Do communities benefit from outdoor recreation? What would happen if community leaders treated outdoor recreation as an opportunity and a public service, similar to a city's roads, police or fire department?
On Thursday, May 12, USU Research Landscapes will return with a focus on Utah's outdoor recreation, featuring Jordan Smith, the director of the Institute of Tourism and Outdoor Recreation at Utah State University.
The event will also feature remarks by Rep. Doug Owens, Utah’s representative from District 36 and founder of Utah Outdoor Partners, a nonprofit dedicated to increasing the economic value of outdoor recreation.
The presentation marks a return to an in-person format for the event series for the first time since 2019.
Using social media tagging and other information, Smith is able to track where people visit and recreate on public lands. When mapped, the data provides insights into the most popular parts of the state, and locations that would benefit from improved recreation infrastructure.
During the presentation, he will highlight three current research projects:
- A look at visitation trends in Little Cottonwood, Big Cottonwood and Millcreek canyons.
- An effort, in coordination with tribal leaders, to select a location for the Bears Ears National Monument visitor center.

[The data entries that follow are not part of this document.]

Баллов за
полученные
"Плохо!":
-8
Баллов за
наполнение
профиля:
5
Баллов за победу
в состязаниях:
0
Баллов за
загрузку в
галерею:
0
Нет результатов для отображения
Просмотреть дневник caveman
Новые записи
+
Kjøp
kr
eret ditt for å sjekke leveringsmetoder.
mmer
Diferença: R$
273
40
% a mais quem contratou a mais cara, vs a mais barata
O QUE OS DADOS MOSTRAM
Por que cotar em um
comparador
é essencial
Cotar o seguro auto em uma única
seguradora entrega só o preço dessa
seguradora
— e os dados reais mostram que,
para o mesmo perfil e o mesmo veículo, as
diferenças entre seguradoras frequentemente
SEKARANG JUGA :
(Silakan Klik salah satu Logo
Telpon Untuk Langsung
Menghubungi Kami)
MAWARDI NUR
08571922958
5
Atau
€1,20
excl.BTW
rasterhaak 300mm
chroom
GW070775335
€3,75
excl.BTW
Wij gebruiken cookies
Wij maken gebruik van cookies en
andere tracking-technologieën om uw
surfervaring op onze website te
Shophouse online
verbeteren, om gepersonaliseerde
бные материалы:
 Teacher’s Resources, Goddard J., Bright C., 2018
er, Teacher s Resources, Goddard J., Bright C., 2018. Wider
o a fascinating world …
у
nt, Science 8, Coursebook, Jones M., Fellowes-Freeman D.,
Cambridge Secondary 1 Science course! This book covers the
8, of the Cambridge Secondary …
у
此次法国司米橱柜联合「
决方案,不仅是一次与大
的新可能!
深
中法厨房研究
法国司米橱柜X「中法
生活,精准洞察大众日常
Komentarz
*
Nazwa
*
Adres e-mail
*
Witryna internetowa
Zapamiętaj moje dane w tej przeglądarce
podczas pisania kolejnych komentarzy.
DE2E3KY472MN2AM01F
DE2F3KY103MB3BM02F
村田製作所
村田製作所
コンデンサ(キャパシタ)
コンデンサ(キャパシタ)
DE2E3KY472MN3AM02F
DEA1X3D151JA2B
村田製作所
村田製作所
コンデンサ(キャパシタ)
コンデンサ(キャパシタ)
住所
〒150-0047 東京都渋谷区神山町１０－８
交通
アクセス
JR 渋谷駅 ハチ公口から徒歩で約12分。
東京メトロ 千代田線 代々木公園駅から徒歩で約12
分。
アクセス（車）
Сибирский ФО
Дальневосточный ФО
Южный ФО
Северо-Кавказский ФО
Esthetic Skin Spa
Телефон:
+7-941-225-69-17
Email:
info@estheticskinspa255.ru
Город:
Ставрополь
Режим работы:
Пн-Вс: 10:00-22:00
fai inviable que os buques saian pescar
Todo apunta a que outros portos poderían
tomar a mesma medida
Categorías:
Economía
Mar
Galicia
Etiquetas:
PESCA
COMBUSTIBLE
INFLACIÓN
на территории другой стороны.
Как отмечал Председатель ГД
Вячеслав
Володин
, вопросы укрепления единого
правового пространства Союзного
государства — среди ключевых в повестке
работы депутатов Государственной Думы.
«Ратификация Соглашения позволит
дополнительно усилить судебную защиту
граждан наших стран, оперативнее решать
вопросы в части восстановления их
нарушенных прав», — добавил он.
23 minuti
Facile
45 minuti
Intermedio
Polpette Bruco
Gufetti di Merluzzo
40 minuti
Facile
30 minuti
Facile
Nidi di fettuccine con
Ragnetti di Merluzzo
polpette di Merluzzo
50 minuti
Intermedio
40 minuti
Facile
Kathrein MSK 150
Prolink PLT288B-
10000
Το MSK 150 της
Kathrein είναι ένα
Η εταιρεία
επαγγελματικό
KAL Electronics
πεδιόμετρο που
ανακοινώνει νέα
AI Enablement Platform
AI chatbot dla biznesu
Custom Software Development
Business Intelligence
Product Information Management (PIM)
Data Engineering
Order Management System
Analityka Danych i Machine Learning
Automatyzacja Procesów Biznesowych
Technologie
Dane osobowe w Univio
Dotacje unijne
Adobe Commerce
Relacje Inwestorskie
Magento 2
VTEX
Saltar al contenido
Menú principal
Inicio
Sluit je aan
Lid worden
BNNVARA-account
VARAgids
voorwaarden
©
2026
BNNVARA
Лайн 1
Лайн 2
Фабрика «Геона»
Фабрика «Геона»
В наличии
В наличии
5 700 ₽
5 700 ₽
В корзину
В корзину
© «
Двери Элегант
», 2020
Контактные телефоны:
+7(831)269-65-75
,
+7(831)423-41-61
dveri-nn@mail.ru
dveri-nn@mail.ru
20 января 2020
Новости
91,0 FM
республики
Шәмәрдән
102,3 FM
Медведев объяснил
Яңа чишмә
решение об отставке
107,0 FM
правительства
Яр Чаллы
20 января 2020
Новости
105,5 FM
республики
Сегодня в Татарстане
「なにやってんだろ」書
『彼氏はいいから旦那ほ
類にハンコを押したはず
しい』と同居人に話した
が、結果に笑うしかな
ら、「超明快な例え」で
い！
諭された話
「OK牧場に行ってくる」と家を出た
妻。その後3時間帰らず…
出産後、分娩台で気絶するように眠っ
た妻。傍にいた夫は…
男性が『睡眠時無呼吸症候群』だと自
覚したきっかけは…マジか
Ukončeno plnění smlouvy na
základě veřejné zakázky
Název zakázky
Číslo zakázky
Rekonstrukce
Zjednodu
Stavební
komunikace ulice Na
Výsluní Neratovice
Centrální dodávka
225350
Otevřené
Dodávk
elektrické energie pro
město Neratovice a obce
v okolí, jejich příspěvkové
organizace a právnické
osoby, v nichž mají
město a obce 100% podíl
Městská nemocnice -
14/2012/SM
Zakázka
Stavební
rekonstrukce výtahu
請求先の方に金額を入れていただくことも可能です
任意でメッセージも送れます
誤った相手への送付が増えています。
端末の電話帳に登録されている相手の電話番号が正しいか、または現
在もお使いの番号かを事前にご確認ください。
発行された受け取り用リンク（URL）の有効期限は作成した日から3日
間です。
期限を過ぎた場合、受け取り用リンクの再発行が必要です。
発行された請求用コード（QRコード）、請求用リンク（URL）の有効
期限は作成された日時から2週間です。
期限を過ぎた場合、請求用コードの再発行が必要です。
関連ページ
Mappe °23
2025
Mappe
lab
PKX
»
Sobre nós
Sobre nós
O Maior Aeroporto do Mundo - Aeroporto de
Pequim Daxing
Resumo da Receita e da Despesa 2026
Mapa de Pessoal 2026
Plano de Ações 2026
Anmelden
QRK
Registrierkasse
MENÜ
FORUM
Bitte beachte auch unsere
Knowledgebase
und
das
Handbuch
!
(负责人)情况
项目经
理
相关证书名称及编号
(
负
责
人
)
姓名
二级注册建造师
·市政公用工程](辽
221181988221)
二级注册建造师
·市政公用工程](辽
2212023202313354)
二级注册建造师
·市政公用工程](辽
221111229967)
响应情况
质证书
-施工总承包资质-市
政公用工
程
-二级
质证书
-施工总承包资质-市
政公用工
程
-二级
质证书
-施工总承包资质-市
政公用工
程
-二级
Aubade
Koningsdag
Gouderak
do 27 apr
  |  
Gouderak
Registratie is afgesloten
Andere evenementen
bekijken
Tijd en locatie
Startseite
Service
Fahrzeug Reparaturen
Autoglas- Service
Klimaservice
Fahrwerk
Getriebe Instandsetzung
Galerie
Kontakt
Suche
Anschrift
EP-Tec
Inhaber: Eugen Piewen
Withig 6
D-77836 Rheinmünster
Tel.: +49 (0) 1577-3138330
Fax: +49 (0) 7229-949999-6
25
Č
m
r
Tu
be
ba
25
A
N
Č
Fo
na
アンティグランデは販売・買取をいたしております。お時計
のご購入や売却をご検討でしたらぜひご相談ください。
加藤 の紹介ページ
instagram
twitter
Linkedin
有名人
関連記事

- A research-focused collaboration to identify investment opportunities for outdoor recreation infrastructure development throughout Utah.
Those interested in attending Smith's Research Landscapes presentation can RSVP at researchlandscapes.usu.edu. The event, held at the O.C. Tanner headquarters in Salt Lake City, begins at 4:30 p.m. on Thursday, May 12, and will include a 30-minute presentation and a question-and-answer session.
Smith was also one of the featured authors in the 2021 Report to the Governor on Utah's Land, Water, and Air, which was shared at the report release and naming celebration of the Janet Quinney Lawson Institute for Land, Water and Air in December.
Research Landscapes, which is sponsored by O.C. Tanner, provides an entry point for state and community decision-makers across the Wasatch Front to connect with the researchers who are investigating Utah’s land, water and air challenges. As the state’s land-grant institution, Utah State University is uniquely situated to help solve these critical issues facing the state.